Problem details: This exercise calls for the line with "low amount of", the line with "staining of unremarkable", and all lines between them in the material below, output exactly and with no other lines.

Study material:
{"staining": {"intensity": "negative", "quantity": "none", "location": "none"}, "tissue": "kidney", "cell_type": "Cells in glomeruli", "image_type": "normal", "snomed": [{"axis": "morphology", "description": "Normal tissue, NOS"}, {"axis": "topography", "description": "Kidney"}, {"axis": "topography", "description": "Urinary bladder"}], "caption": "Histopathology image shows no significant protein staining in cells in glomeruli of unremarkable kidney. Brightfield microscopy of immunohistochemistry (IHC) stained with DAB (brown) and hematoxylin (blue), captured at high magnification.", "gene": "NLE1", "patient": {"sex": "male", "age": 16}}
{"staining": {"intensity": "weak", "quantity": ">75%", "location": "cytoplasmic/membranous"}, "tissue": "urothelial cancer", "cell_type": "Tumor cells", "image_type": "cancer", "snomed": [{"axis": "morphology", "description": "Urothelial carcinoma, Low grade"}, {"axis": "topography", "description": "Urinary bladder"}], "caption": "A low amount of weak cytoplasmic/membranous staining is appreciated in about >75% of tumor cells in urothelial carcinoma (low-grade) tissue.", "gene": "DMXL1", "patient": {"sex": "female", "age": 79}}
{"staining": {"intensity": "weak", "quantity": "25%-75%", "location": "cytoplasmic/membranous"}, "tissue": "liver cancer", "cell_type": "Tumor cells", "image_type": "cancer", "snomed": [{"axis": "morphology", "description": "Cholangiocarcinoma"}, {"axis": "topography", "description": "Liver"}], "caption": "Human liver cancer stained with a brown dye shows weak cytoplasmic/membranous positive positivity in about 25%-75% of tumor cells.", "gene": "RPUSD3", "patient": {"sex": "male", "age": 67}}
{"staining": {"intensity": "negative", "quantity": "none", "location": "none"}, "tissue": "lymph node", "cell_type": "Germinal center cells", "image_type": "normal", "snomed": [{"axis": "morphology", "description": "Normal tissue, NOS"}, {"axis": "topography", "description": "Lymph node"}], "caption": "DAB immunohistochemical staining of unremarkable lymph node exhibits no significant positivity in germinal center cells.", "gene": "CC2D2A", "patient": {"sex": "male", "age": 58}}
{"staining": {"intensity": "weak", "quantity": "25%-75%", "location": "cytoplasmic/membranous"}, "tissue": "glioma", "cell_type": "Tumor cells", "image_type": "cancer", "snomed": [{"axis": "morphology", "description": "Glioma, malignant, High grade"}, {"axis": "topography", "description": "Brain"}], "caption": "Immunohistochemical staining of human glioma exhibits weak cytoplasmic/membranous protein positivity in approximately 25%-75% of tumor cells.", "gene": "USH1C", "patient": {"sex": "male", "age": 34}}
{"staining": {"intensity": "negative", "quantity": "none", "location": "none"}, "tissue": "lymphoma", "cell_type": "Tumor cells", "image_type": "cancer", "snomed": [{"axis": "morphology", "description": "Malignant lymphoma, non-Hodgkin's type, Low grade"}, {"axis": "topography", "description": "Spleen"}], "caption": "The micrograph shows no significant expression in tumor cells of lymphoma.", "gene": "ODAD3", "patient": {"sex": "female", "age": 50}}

Answer box:
{"staining": {"intensity": "weak", "quantity": ">75%", "location": "cytoplasmic/membranous"}, "tissue": "urothelial cancer", "cell_type": "Tumor cells", "image_type": "cancer", "snomed": [{"axis": "morphology", "description": "Urothelial carcinoma, Low grade"}, {"axis": "topography", "description": "Urinary bladder"}], "caption": "A low amount of weak cytoplasmic/membranous staining is appreciated in about >75% of tumor cells in urothelial carcinoma (low-grade) tissue.", "gene": "DMXL1", "patient": {"sex": "female", "age": 79}}
{"staining": {"intensity": "weak", "quantity": "25%-75%", "location": "cytoplasmic/membranous"}, "tissue": "liver cancer", "cell_type": "Tumor cells", "image_type": "cancer", "snomed": [{"axis": "morphology", "description": "Cholangiocarcinoma"}, {"axis": "topography", "description": "Liver"}], "caption": "Human liver cancer stained with a brown dye shows weak cytoplasmic/membranous positive positivity in about 25%-75% of tumor cells.", "gene": "RPUSD3", "patient": {"sex": "male", "age": 67}}
{"staining": {"intensity": "negative", "quantity": "none", "location": "none"}, "tissue": "lymph node", "cell_type": "Germinal center cells", "image_type": "normal", "snomed": [{"axis": "morphology", "description": "Normal tissue, NOS"}, {"axis": "topography", "description": "Lymph node"}], "caption": "DAB immunohistochemical staining of unremarkable lymph node exhibits no significant positivity in germinal center cells.", "gene": "CC2D2A", "patient": {"sex": "male", "age": 58}}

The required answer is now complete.